As a former Naval Officer who had to raise money, give some “pitches” and navigate in my own life, at sea and ashore, I have the deepest admiration for Christopher Columbus and his tenacity.

Pretty cool guy.

Notes from the shop

My wife and I run a small business — but she does all the work. I admit it!

I try to sit quietly at the computer doing research and cranking out newspaper articles.

And I also tell stories to people purely for the entertainment and fellowship (and I don’t mean just men: no offense intended to the women out there!).

Today I told stories about Columbus.

One customer today was born in Bolivia and I told him he might not be here if not for Chris Columbus. I told him he has two ties to Columbus: his life in the Americas and his Spanish language.  The Bolivian man was impressed that Columbus found this land but he also convinced a  Spanish Queen to fund the quest!

Another customer, who is a 49 year old mailman who walks five miles every day, was born in Brazil. He thought Columbus did an incredible job at navigation and said, “Whenever I get a new route I need a map. Columbus followed the stars and his dream.”

A woman born in Thailand added that the key to life is hope, your dream and determination. She thought Columbus would say that if he lived today.

Like a lot of Asian-Americans she spent time at sea as a refugee.

One customer, named Shaka, told me he is named for the greatest warrior of all time: Shaka who united the  Zulu nation in Africa. He said Shaka is viewed and respected for his military adeptness like Attila the Hun or Alexander the Great.  He said that Columbus was just as important as Shaka and maybe more so because Columbus had no idea what he would find or quite how he would find it.  In fact, Columbus was searching for India (that is why Native Americans have been referred to as “Indians”).

I told two day laborers born in Guatamala that Columbus probably landed closer to what is today Guatamala than say New York!
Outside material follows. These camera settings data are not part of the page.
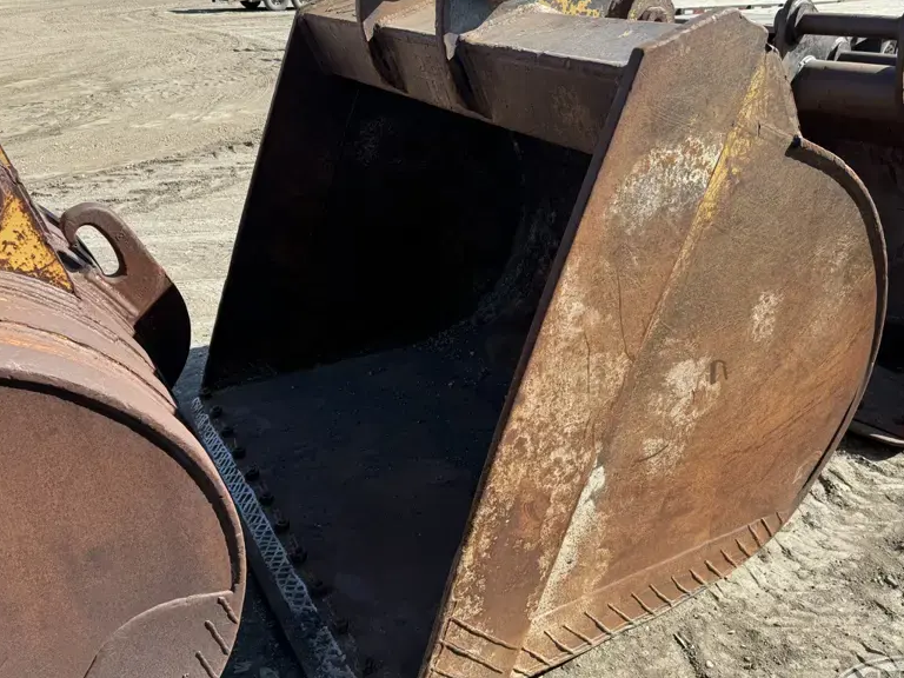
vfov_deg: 46.8
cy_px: 311
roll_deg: -0.5
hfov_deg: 59.9
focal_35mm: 30
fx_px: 783
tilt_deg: -21.5
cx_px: 478
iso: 80
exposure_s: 1/1721
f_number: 1.78
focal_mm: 6.86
Their response: “We don’t know much because all we do is work.”

All we do is work: a common thread among many of first generation American immigrants.

Finally, my own wife escaped Vietnam with the “Boat People” after the fall of Saigon in 1975.   She has no love of the sea’s vastness and perils.

About Columbus she said, “Don’t even think about it. He has to make that trip without me in the crew.”